Listed entries below:

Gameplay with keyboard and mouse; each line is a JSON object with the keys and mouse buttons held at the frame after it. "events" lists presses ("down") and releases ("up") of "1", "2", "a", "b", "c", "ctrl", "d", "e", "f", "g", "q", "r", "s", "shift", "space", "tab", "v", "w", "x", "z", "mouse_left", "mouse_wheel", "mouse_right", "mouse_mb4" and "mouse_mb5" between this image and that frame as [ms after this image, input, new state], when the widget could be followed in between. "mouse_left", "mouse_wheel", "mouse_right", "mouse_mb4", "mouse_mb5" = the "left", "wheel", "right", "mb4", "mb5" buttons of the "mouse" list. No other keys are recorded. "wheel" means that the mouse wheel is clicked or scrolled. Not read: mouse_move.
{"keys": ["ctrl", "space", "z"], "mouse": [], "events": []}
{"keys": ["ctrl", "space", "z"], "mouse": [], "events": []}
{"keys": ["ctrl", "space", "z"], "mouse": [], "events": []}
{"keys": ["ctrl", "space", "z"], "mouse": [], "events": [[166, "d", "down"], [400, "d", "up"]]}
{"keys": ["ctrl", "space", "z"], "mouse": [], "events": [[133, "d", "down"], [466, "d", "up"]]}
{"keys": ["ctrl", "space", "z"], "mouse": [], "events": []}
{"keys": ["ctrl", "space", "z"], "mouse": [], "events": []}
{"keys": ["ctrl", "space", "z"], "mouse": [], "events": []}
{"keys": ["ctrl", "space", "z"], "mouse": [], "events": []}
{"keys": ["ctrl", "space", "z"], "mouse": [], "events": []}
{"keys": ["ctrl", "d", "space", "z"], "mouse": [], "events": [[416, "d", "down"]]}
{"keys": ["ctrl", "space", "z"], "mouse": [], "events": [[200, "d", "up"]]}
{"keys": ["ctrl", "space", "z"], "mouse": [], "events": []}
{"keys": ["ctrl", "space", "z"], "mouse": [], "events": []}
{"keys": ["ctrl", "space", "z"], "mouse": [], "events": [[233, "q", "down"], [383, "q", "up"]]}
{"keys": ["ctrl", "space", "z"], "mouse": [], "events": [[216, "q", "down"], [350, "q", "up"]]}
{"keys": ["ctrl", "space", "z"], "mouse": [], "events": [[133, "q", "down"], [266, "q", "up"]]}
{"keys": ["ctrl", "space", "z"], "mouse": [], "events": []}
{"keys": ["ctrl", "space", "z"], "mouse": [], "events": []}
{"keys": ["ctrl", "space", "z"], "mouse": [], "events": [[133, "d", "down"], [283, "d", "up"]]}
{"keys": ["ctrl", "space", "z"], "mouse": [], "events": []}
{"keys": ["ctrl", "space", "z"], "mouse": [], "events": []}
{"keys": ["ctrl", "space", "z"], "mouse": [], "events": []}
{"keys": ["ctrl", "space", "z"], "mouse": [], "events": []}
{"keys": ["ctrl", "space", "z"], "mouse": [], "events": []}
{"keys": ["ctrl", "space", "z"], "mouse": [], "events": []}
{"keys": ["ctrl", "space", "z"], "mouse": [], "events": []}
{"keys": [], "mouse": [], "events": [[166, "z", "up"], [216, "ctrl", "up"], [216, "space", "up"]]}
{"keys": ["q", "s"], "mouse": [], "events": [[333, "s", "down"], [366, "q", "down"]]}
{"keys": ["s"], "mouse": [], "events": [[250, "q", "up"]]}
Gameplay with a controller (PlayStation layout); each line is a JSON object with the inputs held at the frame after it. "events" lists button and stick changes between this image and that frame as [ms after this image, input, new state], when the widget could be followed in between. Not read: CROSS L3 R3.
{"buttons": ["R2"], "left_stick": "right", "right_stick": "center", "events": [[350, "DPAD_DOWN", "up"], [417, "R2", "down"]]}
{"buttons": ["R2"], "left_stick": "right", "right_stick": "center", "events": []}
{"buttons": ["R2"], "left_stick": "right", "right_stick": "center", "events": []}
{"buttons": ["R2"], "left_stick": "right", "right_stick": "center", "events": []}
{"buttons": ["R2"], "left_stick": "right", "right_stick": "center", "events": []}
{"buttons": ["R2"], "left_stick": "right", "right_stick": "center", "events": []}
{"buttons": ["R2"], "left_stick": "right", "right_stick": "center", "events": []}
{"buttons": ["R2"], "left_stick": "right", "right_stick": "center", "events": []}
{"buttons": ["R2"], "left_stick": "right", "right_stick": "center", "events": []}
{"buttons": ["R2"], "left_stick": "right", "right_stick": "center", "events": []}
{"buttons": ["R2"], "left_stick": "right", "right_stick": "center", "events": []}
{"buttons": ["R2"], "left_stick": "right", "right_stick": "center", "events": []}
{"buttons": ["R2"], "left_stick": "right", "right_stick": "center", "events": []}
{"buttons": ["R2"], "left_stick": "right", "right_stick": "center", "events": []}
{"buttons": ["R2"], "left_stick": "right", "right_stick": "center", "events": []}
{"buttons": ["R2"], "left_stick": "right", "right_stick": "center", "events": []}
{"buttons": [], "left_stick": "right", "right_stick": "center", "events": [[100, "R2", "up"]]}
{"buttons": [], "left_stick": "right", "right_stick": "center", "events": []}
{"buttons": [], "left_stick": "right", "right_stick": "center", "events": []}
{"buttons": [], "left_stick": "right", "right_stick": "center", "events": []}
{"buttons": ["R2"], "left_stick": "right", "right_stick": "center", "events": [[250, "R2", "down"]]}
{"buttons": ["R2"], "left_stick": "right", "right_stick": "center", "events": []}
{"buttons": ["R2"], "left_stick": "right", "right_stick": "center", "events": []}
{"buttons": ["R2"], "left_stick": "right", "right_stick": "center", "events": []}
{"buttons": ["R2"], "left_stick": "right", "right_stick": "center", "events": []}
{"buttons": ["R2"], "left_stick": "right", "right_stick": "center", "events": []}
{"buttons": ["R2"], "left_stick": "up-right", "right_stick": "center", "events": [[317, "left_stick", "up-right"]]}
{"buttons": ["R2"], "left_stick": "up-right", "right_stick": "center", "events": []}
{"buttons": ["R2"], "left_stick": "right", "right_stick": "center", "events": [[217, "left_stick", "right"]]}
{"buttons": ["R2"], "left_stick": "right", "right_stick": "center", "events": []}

End of Listed entries.

What the exercise asks => Repeat the whole of the data above exactly, keeping every word.

Expected answer =>
Gameplay with keyboard and mouse; each line is a JSON object with the keys and mouse buttons held at the frame after it. "events" lists presses ("down") and releases ("up") of "1", "2", "a", "b", "c", "ctrl", "d", "e", "f", "g", "q", "r", "s", "shift", "space", "tab", "v", "w", "x", "z", "mouse_left", "mouse_wheel", "mouse_right", "mouse_mb4" and "mouse_mb5" between this image and that frame as [ms after this image, input, new state], when the widget could be followed in between. "mouse_left", "mouse_wheel", "mouse_right", "mouse_mb4", "mouse_mb5" = the "left", "wheel", "right", "mb4", "mb5" buttons of the "mouse" list. No other keys are recorded. "wheel" means that the mouse wheel is clicked or scrolled. Not read: mouse_move.
{"keys": ["ctrl", "space", "z"], "mouse": [], "events": []}
{"keys": ["ctrl", "space", "z"], "mouse": [], "events": []}
{"keys": ["ctrl", "space", "z"], "mouse": [], "events": []}
{"keys": ["ctrl", "space", "z"], "mouse": [], "events": [[166, "d", "down"], [400, "d", "up"]]}
{"keys": ["ctrl", "space", "z"], "mouse": [], "events": [[133, "d", "down"], [466, "d", "up"]]}
{"keys": ["ctrl", "space", "z"], "mouse": [], "events": []}
{"keys": ["ctrl", "space", "z"], "mouse": [], "events": []}
{"keys": ["ctrl", "space", "z"], "mouse": [], "events": []}
{"keys": ["ctrl", "space", "z"], "mouse": [], "events": []}
{"keys": ["ctrl", "space", "z"], "mouse": [], "events": []}
{"keys": ["ctrl", "d", "space", "z"], "mouse": [], "events": [[416, "d", "down"]]}
{"keys": ["ctrl", "space", "z"], "mouse": [], "events": [[200, "d", "up"]]}
{"keys": ["ctrl", "space", "z"], "mouse": [], "events": []}
{"keys": ["ctrl", "space", "z"], "mouse": [], "events": []}
{"keys": ["ctrl", "space", "z"], "mouse": [], "events": [[233, "q", "down"], [383, "q", "up"]]}
{"keys": ["ctrl", "space", "z"], "mouse": [], "events": [[216, "q", "down"], [350, "q", "up"]]}
{"keys": ["ctrl", "space", "z"], "mouse": [], "events": [[133, "q", "down"], [266, "q", "up"]]}
{"keys": ["ctrl", "space", "z"], "mouse": [], "events": []}
{"keys": ["ctrl", "space", "z"], "mouse": [], "events": []}
{"keys": ["ctrl", "space", "z"], "mouse": [], "events": [[133, "d", "down"], [283, "d", "up"]]}
{"keys": ["ctrl", "space", "z"], "mouse": [], "events": []}
{"keys": ["ctrl", "space", "z"], "mouse": [], "events": []}
{"keys": ["ctrl", "space", "z"], "mouse": [], "events": []}
{"keys": ["ctrl", "space", "z"], "mouse": [], "events": []}
{"keys": ["ctrl", "space", "z"], "mouse": [], "events": []}
{"keys": ["ctrl", "space", "z"], "mouse": [], "events": []}
{"keys": ["ctrl", "space", "z"], "mouse": [], "events": []}
{"keys": [], "mouse": [], "events": [[166, "z", "up"], [216, "ctrl", "up"], [216, "space", "up"]]}
{"keys": ["q", "s"], "mouse": [], "events": [[333, "s", "down"], [366, "q", "down"]]}
{"keys": ["s"], "mouse": [], "events": [[250, "q", "up"]]}
Gameplay with a controller (PlayStation layout); each line is a JSON object with the inputs held at the frame after it. "events" lists button and stick changes between this image and that frame as [ms after this image, input, new state], when the widget could be followed in between. Not read: CROSS L3 R3.
{"buttons": ["R2"], "left_stick": "right", "right_stick": "center", "events": [[350, "DPAD_DOWN", "up"], [417, "R2", "down"]]}
{"buttons": ["R2"], "left_stick": "right", "right_stick": "center", "events": []}
{"buttons": ["R2"], "left_stick": "right", "right_stick": "center", "events": []}
{"buttons": ["R2"], "left_stick": "right", "right_stick": "center", "events": []}
{"buttons": ["R2"], "left_stick": "right", "right_stick": "center", "events": []}
{"buttons": ["R2"], "left_stick": "right", "right_stick": "center", "events": []}
{"buttons": ["R2"], "left_stick": "right", "right_stick": "center", "events": []}
{"buttons": ["R2"], "left_stick": "right", "right_stick": "center", "events": []}
{"buttons": ["R2"], "left_stick": "right", "right_stick": "center", "events": []}
{"buttons": ["R2"], "left_stick": "right", "right_stick": "center", "events": []}
{"buttons": ["R2"], "left_stick": "right", "right_stick": "center", "events": []}
{"buttons": ["R2"], "left_stick": "right", "right_stick": "center", "events": []}
{"buttons": ["R2"], "left_stick": "right", "right_stick": "center", "events": []}
{"buttons": ["R2"], "left_stick": "right", "right_stick": "center", "events": []}
{"buttons": ["R2"], "left_stick": "right", "right_stick": "center", "events": []}
{"buttons": ["R2"], "left_stick": "right", "right_stick": "center", "events": []}
{"buttons": [], "left_stick": "right", "right_stick": "center", "events": [[100, "R2", "up"]]}
{"buttons": [], "left_stick": "right", "right_stick": "center", "events": []}
{"buttons": [], "left_stick": "right", "right_stick": "center", "events": []}
{"buttons": [], "left_stick": "right", "right_stick": "center", "events": []}
{"buttons": ["R2"], "left_stick": "right", "right_stick": "center", "events": [[250, "R2", "down"]]}
{"buttons": ["R2"], "left_stick": "right", "right_stick": "center", "events": []}
{"buttons": ["R2"], "left_stick": "right", "right_stick": "center", "events": []}
{"buttons": ["R2"], "left_stick": "right", "right_stick": "center", "events": []}
{"buttons": ["R2"], "left_stick": "right", "right_stick": "center", "events": []}
{"buttons": ["R2"], "left_stick": "right", "right_stick": "center", "events": []}
{"buttons": ["R2"], "left_stick": "up-right", "right_stick": "center", "events": [[317, "left_stick", "up-right"]]}
{"buttons": ["R2"], "left_stick": "up-right", "right_stick": "center", "events": []}
{"buttons": ["R2"], "left_stick": "right", "right_stick": "center", "events": [[217, "left_stick", "right"]]}
{"buttons": ["R2"], "left_stick": "right", "right_stick": "center", "events": []}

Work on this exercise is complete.